Currently the offices will have some or all of the following:

  • A generator, with an inverter, or some sort of manual switch
  • A big UPS or battery array connecting a number of devices
  • Several smaller APC UPS with computers attached
  • Low cost Voltage Regulators sometimes connected between mains and UPS or device.

I know that each of these things needs to be appropriately rated for the equipment to which it is connected (although I am not sure how to calculate the correct rating).

The offices will generally have the following equipment (in varying quantities):

  • some sort of internet connection device (VSAT router, ADSL modem, WiMax router)
  • Cisco ASA 5505 firewall
  • a bunch of PCs
  • printers
  • one server

I don't seek to replace the advice of an electrician, but in some of these locations they only answer the questions you ask them, so I need to make sure I have enough understanding of the essentials to protect equipment from damage, and possibly get through some power cuts.

  • It isn't clear what you are asking for here. The only considerations I can see here are 1) do you have everything connected to a UPS, and 2) is the generator in working order and sized to handle the load? I'm also not sure if that "stabiliser" line is an attempt at a joke. – psusi Mar 21 '12 at 15:19
  • Not a joke - but they are called Voltage Regulators, not stabilisers (but they are sometimes called that) - question updated to reflect. – dunxd Mar 22 '12 at 10:59

I have a client in the desert outside of Palm Beach, California... Worst power ever! They have the spikes, dips and brownouts/blackouts you mention. In 7 years working with them, I've blown 10 HP ProLiant power supplies, numerous power strips, multiple UPS units and batteries and a handful of network switches. I don't think there's much you can do to stabilize things. The power cycles will strain your UPS batteries. On the server side, I have a secondary system onsite that can handle application-level failover. I was lucky enough to have an electrical engineer nearby to actually fix components when manufacturer spares weren't available!

Work with the local utility to see if there's anything that can be done. Look at power conditioners. Maybe an online UPS would be helpful to protect equipment, but that comes at considerable cost usually not allocated to branch offices...

Keep cold-spares. Spare network switches are cheap... Spare ASA firewall is inexpensive. Keep a computer or two ready if something blows up.

  • Wow - I work with locations like Democratic Republic of Congo and South Sudan. I'd never have imagined you would see this sort of thing in California.

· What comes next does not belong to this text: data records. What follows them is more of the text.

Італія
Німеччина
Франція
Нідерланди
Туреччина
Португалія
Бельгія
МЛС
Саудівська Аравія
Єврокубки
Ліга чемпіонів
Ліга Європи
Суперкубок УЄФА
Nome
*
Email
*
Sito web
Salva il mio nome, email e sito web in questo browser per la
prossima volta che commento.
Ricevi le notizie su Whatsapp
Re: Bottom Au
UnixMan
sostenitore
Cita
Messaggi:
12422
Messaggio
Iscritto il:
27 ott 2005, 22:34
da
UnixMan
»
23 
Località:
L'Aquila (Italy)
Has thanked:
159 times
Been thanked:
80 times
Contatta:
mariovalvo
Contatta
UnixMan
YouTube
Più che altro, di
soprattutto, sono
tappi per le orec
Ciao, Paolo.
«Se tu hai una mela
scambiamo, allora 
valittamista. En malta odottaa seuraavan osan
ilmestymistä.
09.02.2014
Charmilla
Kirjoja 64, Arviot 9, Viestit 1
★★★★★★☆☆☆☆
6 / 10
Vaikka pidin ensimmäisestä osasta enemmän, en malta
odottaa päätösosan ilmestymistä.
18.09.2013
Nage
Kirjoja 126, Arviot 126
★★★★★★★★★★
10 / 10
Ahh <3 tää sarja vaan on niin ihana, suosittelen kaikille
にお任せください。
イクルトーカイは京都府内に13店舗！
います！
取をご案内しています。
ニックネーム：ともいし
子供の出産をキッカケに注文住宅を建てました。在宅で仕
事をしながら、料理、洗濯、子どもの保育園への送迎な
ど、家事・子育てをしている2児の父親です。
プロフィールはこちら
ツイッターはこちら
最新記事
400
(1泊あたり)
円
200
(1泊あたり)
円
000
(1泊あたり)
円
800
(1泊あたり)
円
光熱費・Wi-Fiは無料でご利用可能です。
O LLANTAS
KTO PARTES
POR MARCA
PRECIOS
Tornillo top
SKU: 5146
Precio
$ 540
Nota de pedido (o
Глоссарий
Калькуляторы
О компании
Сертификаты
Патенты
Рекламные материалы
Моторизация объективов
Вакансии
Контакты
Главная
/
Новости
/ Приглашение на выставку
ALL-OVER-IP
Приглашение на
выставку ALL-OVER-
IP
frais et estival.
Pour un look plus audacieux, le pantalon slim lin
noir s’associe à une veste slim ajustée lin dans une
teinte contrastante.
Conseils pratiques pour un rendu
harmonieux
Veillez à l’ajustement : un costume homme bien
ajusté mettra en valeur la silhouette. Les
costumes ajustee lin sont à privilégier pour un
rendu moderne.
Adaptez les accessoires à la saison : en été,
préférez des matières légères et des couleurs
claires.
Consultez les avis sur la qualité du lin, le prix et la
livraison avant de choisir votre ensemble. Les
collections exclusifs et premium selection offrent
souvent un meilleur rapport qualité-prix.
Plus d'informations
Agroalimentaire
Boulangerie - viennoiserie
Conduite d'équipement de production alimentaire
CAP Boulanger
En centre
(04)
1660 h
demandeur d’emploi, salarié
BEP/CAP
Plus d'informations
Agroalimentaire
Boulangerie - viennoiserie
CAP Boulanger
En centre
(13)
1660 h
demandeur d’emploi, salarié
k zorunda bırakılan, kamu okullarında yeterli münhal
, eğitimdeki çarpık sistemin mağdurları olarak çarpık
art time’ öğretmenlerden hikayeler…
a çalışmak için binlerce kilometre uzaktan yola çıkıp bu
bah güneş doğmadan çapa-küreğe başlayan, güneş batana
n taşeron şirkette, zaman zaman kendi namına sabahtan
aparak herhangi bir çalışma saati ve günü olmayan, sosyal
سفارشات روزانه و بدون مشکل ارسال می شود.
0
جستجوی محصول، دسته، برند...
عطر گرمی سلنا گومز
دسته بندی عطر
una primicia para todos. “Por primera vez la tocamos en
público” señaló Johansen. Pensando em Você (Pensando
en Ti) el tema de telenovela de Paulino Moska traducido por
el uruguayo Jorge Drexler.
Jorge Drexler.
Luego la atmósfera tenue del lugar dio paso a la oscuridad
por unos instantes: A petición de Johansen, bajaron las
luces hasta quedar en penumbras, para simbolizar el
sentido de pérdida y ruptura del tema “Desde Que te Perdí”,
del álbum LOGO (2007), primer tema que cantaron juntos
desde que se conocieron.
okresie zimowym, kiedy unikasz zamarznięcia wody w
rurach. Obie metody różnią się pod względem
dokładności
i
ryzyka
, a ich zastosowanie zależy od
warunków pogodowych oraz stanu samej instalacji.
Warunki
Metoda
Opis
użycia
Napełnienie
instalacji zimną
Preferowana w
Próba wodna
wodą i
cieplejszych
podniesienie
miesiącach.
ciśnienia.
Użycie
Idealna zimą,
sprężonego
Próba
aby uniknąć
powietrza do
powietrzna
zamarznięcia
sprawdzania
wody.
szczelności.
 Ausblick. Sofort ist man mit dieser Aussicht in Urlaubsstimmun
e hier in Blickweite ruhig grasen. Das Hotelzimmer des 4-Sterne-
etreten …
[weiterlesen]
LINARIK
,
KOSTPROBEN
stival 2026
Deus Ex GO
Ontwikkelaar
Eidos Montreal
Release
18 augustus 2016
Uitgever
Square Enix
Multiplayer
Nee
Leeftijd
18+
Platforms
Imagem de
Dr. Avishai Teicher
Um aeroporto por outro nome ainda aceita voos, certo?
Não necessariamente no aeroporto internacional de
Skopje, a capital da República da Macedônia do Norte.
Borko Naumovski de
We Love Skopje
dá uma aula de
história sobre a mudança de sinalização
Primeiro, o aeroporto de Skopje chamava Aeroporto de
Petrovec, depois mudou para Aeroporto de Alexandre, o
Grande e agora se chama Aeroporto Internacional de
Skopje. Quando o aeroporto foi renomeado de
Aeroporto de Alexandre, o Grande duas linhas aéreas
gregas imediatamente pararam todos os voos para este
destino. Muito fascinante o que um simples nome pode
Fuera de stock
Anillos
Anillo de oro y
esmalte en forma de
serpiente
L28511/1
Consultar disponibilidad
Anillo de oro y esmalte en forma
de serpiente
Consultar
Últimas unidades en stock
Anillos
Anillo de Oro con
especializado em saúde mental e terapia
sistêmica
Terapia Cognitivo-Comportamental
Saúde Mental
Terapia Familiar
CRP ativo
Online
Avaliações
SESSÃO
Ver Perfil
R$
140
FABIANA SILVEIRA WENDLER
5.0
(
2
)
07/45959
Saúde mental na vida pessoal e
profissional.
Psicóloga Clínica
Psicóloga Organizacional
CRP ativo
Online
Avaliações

We send spare ASA power supplies - those tend to blow first - but not always :-( – dunxd Mar 21 '12 at 16:03
  • Rural California... desert... poor area. But yeah, you're talking about a pretty harsh environment. – ewwhite Mar 21 '12 at 16:06

If possible, it's best to have all electronic equipment behind a UPS + Surge protector. However, more realistically you should protect anything that has a hard drive first. If a device loses power while it's writing to disk, this can impose severe damage sometimes to the point of no repair. Most networking equipment like your router/switches and printers can normally take quite a few power beatings, as they use RAM-style disks when they are running. Surge protection is almost necessary for all devices in situations of spiky power.